◆ JOB ITEM: Every line of the entries that holds the word "school" is to be copied.

Collection entries:
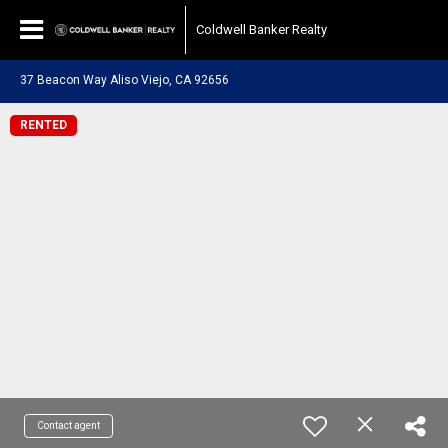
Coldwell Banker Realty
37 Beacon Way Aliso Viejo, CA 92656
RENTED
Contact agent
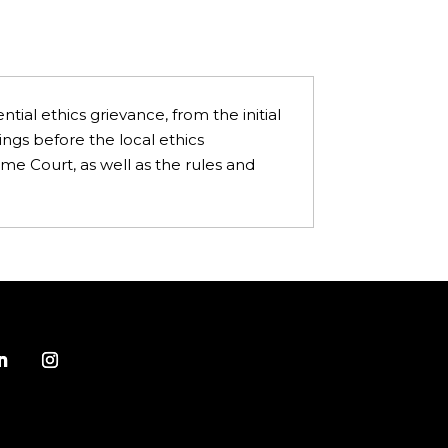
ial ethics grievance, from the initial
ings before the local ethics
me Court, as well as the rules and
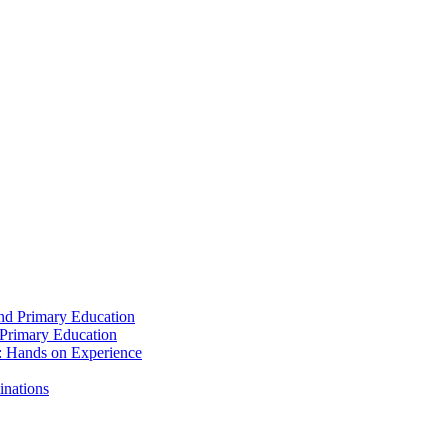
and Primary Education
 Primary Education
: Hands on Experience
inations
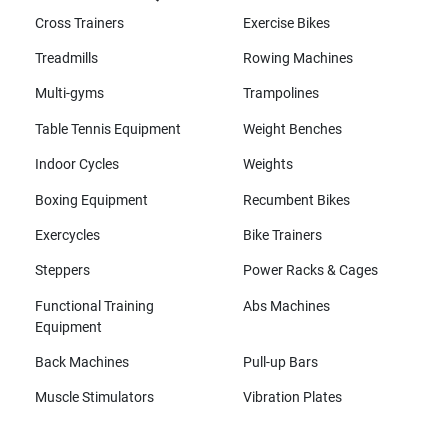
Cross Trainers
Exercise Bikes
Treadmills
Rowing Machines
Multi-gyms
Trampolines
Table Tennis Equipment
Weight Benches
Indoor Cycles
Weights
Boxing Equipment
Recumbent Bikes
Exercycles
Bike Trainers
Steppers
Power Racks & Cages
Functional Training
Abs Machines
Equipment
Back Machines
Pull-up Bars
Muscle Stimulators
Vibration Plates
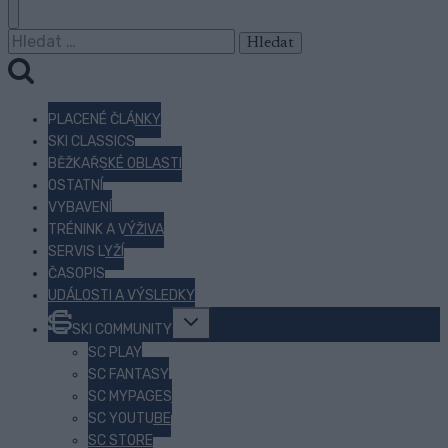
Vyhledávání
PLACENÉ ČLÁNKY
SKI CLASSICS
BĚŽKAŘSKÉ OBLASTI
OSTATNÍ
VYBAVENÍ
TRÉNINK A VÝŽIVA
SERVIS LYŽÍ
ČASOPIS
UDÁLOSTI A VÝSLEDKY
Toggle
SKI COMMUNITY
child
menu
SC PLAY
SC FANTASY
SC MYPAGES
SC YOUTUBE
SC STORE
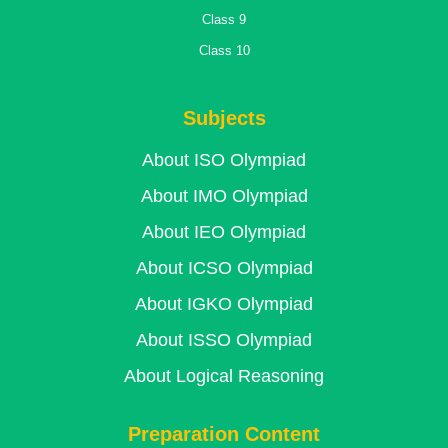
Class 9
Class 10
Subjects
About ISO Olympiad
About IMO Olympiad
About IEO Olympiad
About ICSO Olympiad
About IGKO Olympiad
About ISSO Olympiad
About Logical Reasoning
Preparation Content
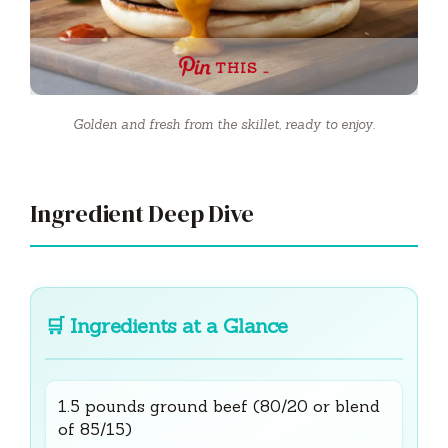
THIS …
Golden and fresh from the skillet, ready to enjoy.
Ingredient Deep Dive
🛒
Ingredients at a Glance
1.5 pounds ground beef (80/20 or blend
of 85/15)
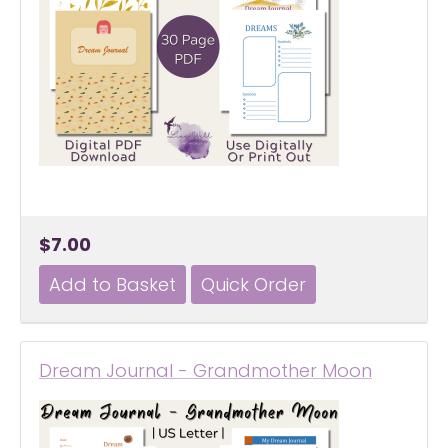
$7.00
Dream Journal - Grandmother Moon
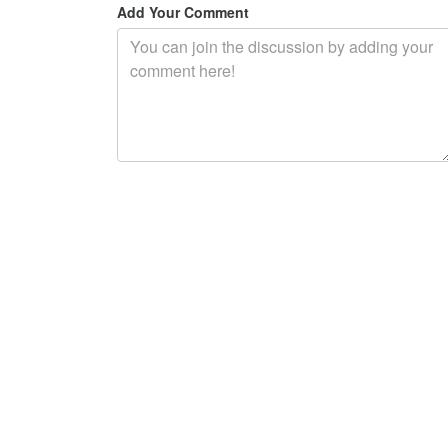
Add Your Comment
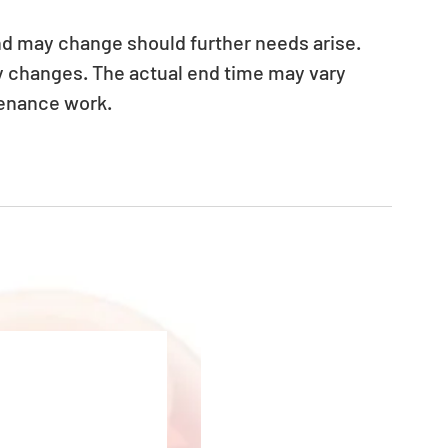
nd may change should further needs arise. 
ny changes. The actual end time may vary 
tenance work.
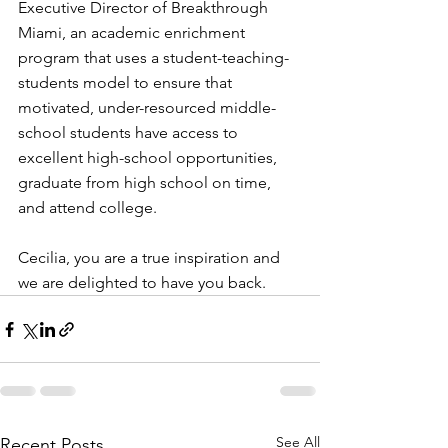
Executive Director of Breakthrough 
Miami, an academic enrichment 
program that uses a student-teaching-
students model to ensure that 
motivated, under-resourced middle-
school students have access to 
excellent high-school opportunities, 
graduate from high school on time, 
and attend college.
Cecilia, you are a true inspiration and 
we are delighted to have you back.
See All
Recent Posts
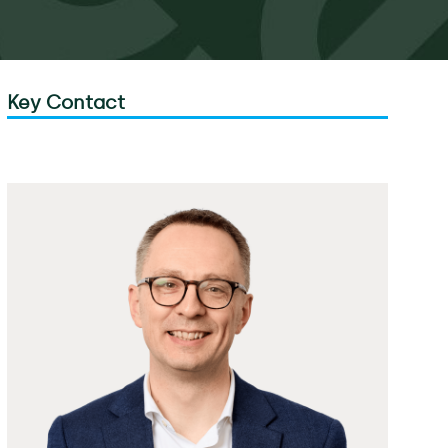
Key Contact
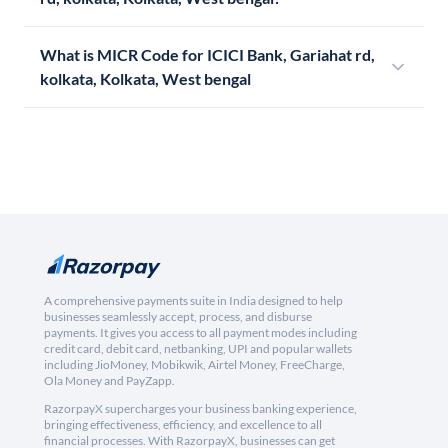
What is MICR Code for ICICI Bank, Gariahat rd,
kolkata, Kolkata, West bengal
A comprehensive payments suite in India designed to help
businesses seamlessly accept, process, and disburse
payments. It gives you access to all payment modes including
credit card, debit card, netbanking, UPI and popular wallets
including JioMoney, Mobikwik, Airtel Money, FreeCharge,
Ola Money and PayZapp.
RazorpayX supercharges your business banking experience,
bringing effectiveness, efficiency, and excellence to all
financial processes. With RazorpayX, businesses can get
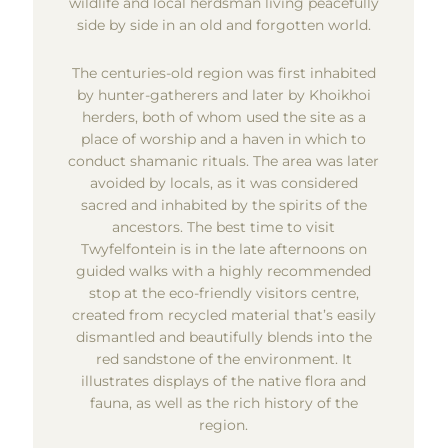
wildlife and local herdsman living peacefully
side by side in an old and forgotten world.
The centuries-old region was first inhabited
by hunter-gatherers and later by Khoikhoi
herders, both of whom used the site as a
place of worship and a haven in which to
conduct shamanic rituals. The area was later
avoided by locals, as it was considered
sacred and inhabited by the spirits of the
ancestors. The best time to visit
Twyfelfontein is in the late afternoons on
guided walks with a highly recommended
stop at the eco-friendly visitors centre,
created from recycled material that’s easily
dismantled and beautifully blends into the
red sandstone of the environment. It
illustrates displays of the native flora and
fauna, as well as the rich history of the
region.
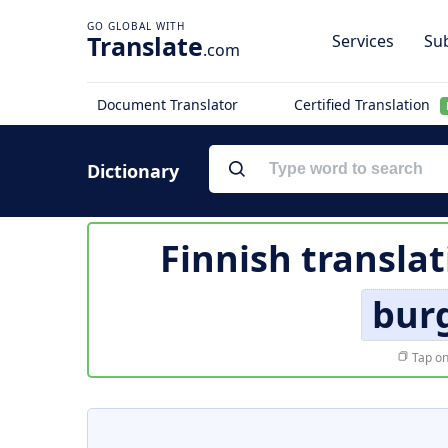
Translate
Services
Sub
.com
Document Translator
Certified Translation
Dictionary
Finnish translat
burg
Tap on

◆ EXERCISE OUTPUT:
school students have access to 
excellent high-school opportunities, 
graduate from high school on time, 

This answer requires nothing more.